Waiting for Daybreak
Source: Bought through Half.com.
Book Description, my take:
Paige Woodward loves working as a pharmacist, but she was blamed and fired for a medication mistake at her last job. Now few people are willing to hire her. Paige's mother's last chance is an experimental cancer treatment, and Paige is determined to earn the money to pay for it.
She takes the job when a man, impressed by her work at a charity clinic, offers her a well-paying job at a small, new pharmacy that his granddaughter runs. Since he doesn't ask about her past, she decides it's safer not to tell him.
Clarissa Richardson, her new boss, fears that adding a new employee will prevent her from meeting her goal. If she can get the pharmacy in the black by a certain date, her grandfather will build her a dream pharmacy in the city.
Clarissa has been cutting corners and breaking rules to run the pharmacy with only two employees.

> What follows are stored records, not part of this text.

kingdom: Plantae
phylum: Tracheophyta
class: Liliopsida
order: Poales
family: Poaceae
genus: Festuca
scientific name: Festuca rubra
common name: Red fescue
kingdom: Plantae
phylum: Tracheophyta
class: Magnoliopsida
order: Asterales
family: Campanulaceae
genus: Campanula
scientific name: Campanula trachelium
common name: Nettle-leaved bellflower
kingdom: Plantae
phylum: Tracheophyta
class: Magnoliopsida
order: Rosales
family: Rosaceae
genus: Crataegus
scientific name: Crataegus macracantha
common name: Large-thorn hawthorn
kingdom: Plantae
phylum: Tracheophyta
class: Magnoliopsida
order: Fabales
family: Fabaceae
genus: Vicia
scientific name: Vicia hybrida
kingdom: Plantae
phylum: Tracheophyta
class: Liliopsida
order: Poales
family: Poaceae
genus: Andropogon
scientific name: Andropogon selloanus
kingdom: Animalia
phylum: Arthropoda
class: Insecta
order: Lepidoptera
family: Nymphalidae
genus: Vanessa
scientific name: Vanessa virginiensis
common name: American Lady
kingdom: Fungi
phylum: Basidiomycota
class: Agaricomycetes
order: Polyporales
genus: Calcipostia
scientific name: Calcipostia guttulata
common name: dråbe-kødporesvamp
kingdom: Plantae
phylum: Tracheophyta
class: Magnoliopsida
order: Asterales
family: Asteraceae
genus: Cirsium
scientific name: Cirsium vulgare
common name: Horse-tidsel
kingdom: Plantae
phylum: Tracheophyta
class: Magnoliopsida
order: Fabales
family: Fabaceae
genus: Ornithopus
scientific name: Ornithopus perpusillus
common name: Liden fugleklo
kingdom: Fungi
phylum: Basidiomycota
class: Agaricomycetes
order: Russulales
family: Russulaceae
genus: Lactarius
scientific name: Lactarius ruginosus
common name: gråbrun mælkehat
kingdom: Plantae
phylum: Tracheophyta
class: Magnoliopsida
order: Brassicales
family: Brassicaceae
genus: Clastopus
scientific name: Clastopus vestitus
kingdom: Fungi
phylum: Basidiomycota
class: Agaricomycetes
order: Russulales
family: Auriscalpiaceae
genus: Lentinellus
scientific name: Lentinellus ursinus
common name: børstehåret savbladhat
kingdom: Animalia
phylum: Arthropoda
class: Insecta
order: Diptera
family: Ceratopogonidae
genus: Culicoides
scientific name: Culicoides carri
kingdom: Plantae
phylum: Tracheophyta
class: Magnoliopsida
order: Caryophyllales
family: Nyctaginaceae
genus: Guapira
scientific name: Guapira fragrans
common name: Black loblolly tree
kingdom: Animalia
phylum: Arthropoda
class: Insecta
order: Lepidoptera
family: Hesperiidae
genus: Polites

Habits don't change when Paige arrives, so Paige urges her boss to follow the rules. Paige knows what can happen when you don't, but she can't tell her boss why she's being "so picky" about it. When trouble hits, Clarissa realizes how she can save her dream and get rid of her busybody employee at the same time...
Can Paige hold on through the darkness until daybreak?
Waiting for Daybreak is Christian general fiction. The characters were complex and dealt with realistic issues. I understood why they acted as they did--even the characters that weren't as likable. The details of the store and job were superbly done, which makes sense since the author was a pharmacist in the past.
I could hardly put the book down. The suspense was created by wanting Paige to succeed and her mother to survive her cancer treatment, yet things kept getting worse. But, strangely, it was by things continuing to get worse that Paige finally found peace.
Paige was a Christian struggling to understand why it seemed like God wasn't there for her when she was unjustly blamed and her godly mother was so sick with cancer. She looked up several verses dealing with that, and she also got a few off-the-wall Scripture references from a quirky new friend. Though definitely there, the Christian message didn't feel "lecture-y" to me.
There was no bad language. There was no sex. Overall, I'd highly recommend this suspenseful, insightful novel.
If you've read this book, what do you think about it? I'd be honored if you wrote your own opinion of the book in the comments.
Excerpt from Chapter One
Paige Woodward contemplated the reinforced back door of Nashville's Free Clinic and the patchwork of blue covering the exterior. Each shade of navy, indigo, or azure covered another level of graffiti. The defacing spray paint wasn't gone, simply hidden beneath a layer of color that didn't quite match the original. Patch jobs. They didn't change the truth; they only covered it up.
She shook off the thought and put her key in the door. The musty odor never seemed to fade here, in spite of the janitorial crew's best efforts. This dingy lobby would soon be packed to capacity with illness, hunger, and hopeless faces looking to Paige for help--but she could only do so much. Some pain went beyond the bounds of medicine. She had been living that truth for the last few months.
Rufus Toskins emerged from a back hallway, wearing his usual overburdened expression, baggy suit, and bow tie. Paige stopped and waited for him. Today, at least, would bring good news, and now would be a perfect time for him to walk over and deliver it.
Rufus did not acknowledge her presence. In fact, he jerked his head around and blitzed through a door to the opposite hall--like a medical resident rushing toward a code blue.
Strange. Her stomach tightened, just a little. You're imagining things. Get busy.